PROBLEM SET:
A: In the article on provincial deficits, list every outcome Richard Forbes says a slowdown in economic activity leads to.
B: Please copy everything in the article on provincial deficits from "OTTAWA — A new" down to "balance their budgets.", word for word.
C: Carry on writing the article on provincial deficits from the point where it ends.

EXCERPT PROVIDED:
***

OTTAWA — A new report from the Conference Board of Canada indicates that while all provinces are projected to run fiscal deficits this year due to the U.S. trade war and a slowing economy, these deficits are expected to decrease in the coming years. Released on Tuesday, the report highlights the financial struggles provinces face as they attempt to balance their budgets.
Emerging from a pandemic that significantly increased deficits, provinces are now confronted with the challenges posed by ongoing trade tensions. Many provinces have established contingency funds in their budgets to assist workers and vital industries affected by tariffs. Additionally, they are collaborating with the federal government to advance major infrastructure projects, which is putting pressure on capital expenditures.
As provinces deplete their financial reserves, they are also preparing for economic setbacks. Richard Forbes, a principal economist at the Conference Board, stated, "When we see a slowdown in economic activity, that leads to less job creation, less spending, less incomes and less corporate profits. And these are … major drivers of provincial revenues."

***

RECORDS:
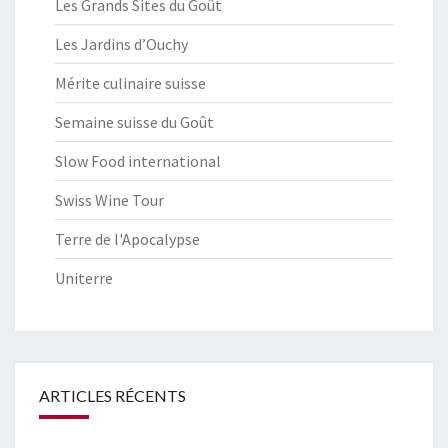
Les Grands Sites du Goût
Les Jardins d’Ouchy
Mérite culinaire suisse
Semaine suisse du Goût
Slow Food international
Swiss Wine Tour
Terre de l'Apocalypse
Uniterre
ARTICLES RÉCENTS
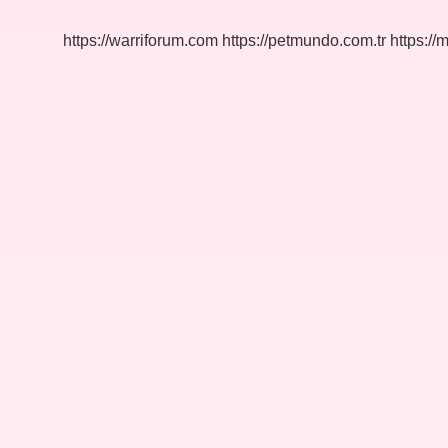
Olur
https://warriforum.com
https://petmundo.com.tr
https://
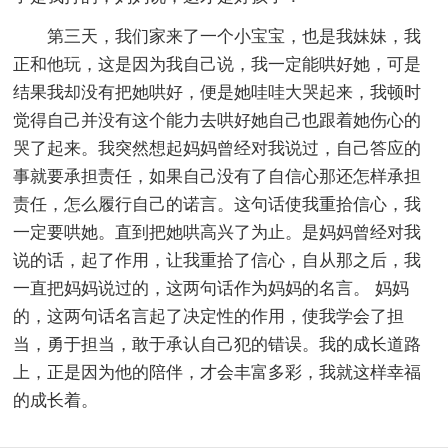
第三天，我们家来了一个小宝宝，也是我妹妹，我
正和他玩，这是因为我自己说，我一定能哄好她，可是
结果我却没有把她哄好，便是她哇哇大哭起来，我顿时
觉得自己并没有这个能力去哄好她自己也跟着她伤心的
哭了起来。我突然想起妈妈曾经对我说过，自己答应的
事就要承担责任，如果自己没有了自信心那还怎样承担
责任，怎么履行自己的诺言。这句话使我重拾信心，我
一定要哄她。直到把她哄高兴了为止。是妈妈曾经对我
说的话，起了作用，让我重拾了信心，自从那之后，我
一直把妈妈说过的，这两句话作为妈妈的名言。 妈妈
的，这两句话名言起了决定性的作用，使我学会了担
当，勇于担当，敢于承认自己犯的错误。我的成长道路
上，正是因为他的陪伴，才会丰富多彩，我就这样幸福
的成长着。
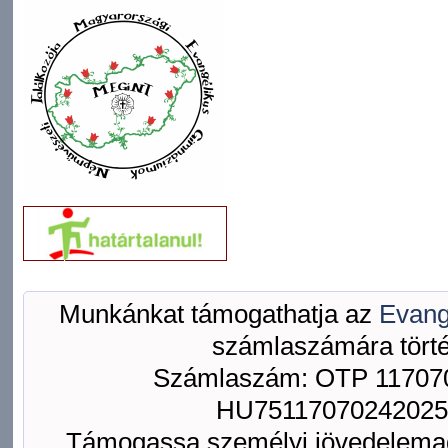
Munkánkat támogathatja az
Evang
számlaszámára törté
Számlaszám: OTP 117070
HU75117070242025
Támogassa személyi jövedelemad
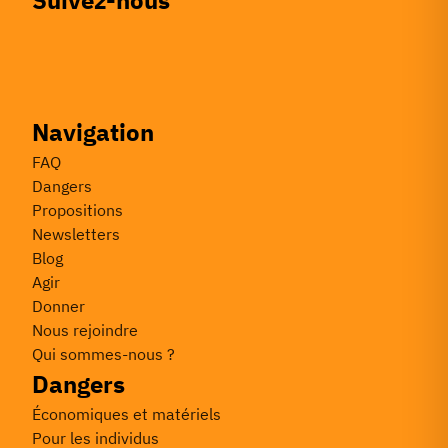
Suivez-nous
Navigation
FAQ
Dangers
Propositions
Newsletters
Blog
Agir
Donner
Nous rejoindre
Qui sommes-nous ?
Dangers
Économiques et matériels
Pour les individus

***

ANSWERS TO THE TASKS:
A:
- less job creation
- less spending
- less incomes
- less corporate profits

B:
OTTAWA — A new report from the Conference Board of Canada indicates that while all provinces are projected to run fiscal deficits this year due to the U.S. trade war and a slowing economy, these deficits are expected to decrease in the coming years. Released on Tuesday, the report highlights the financial struggles provinces face as they attempt to balance their budgets.

C:
The report notes that a slowdown in population growth, exacerbated by federal immigration caps, is further hindering provincial revenues. Many provinces are grappling with demographic challenges, including an aging population and baby boomers retiring, which negatively impacts income tax revenue. The increasing number of retirees also raises demand for healthcare spending.
Forbes pointed out that Newfoundland and Labrador is expected to see its population decline by 10,000 over the next five years. Quebec and several Maritime provinces are also anticipated to experience the adverse effects of an aging population. In contrast, Prince Edward Island is witnessing the highest population growth among provinces, with a 25% increase over the past decade, which has lowered its median age by 2.6 years.
The Conference Board's forecast suggests that the economy contracted in the second quarter of the year due to tariffs and uncertainty affecting manufacturing. However, a modest economic recovery is predicted for the remainder of the year. As provinces look ahead, the report anticipates that governments will tighten spending, which should help reduce deficits by the end of the decade.
The federal government plans to balance its operating budget within the next three years, and Forbes expects provinces to follow suit by cutting spending in areas like public administration. "Speaking broadly, of course, we are seeing provinces showing more prudence when it comes to their spending plans over the last couple of years," he said.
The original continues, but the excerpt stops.